■ What the exercise asks:
Below are some records. Say how many of their lines include the string "with", giving only the number.

■ Data:
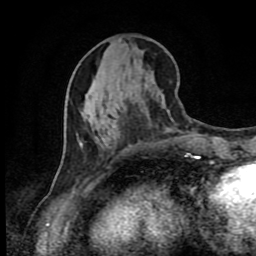
Breast MRI (dynamic contrast-enhanced), one axial slice. Position 35 of 80 along the scan axis. Cropped to one breast. Dynamic contrast-enhanced series, time point 2 of 9 at this slice position (early post-contrast). 1.5 T. TE 4.2 ms, TR 7 ms. 2 mm slice thickness. 256 × 256 image matrix. Female patient.
Outlined on this slice (semi-automatically segmented with operator editing):
- enhancing-tissue mask used for the functional tumour volume (all voxels passing the contrast-enhancement thresholds inside the analysis volume; usually the tumour): bounding box (x1, y1, x2, y2) in pixels: (195, 156, 200, 158)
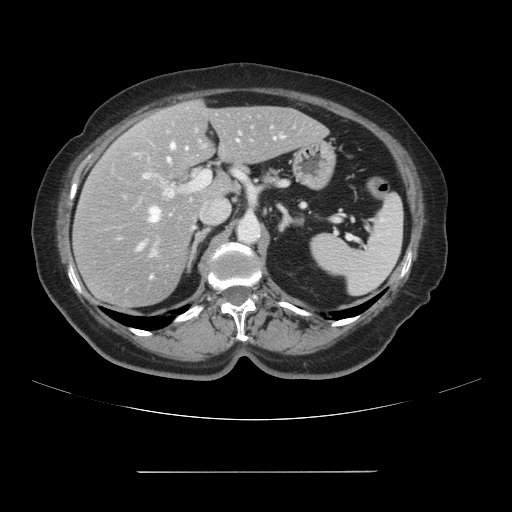
Contrast-enhanced abdominal CT, one axial slice. Position 60 of 111 along the scan axis. Intravenous contrast given. Soft-tissue window (W 400 / L 40 HU). 2.5 mm slice thickness. 512 × 512 image matrix. From the clinical record (not read from this slice): patient: female, age 74 years at operation; diagnosis: colorectal cancer liver metastases, imaged before liver resection; multiple liver metastases: yes; largest metastasis: 1.1 cm; disease in both lobes: yes.
Annotated regions visible in this slice (manually delineated by an expert):
- hepatic veins: bounding box <140,137,276,247> (left, top, right, bottom; pixels)
- liver: <75,101,326,309>
- planned liver remnant (the part of the liver to remain after resection): <146,101,326,197>
- portal vein (with intrahepatic branches): <142,125,318,255>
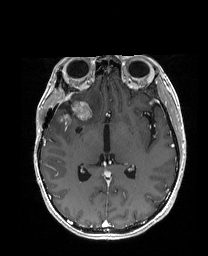
Brain MRI from a brain-tumour surgery series, one axial slice. Position 97 of 192 along the scan axis. T1-weighted post-contrast. 1 mm slice thickness. 208 × 256 image matrix, field of view 203 × 250 mm. Case-level facts recorded for this patient, not image findings: histopathology: Metastatic Carcinoma from Breast primary.
Structures marked on this image (outlined manually by an expert reader):
- previous resection cavity: bounding box [x1, y1, x2, y2] px = [60, 104, 71, 113]
- tumour: [55, 99, 104, 123]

■ Answer section:
2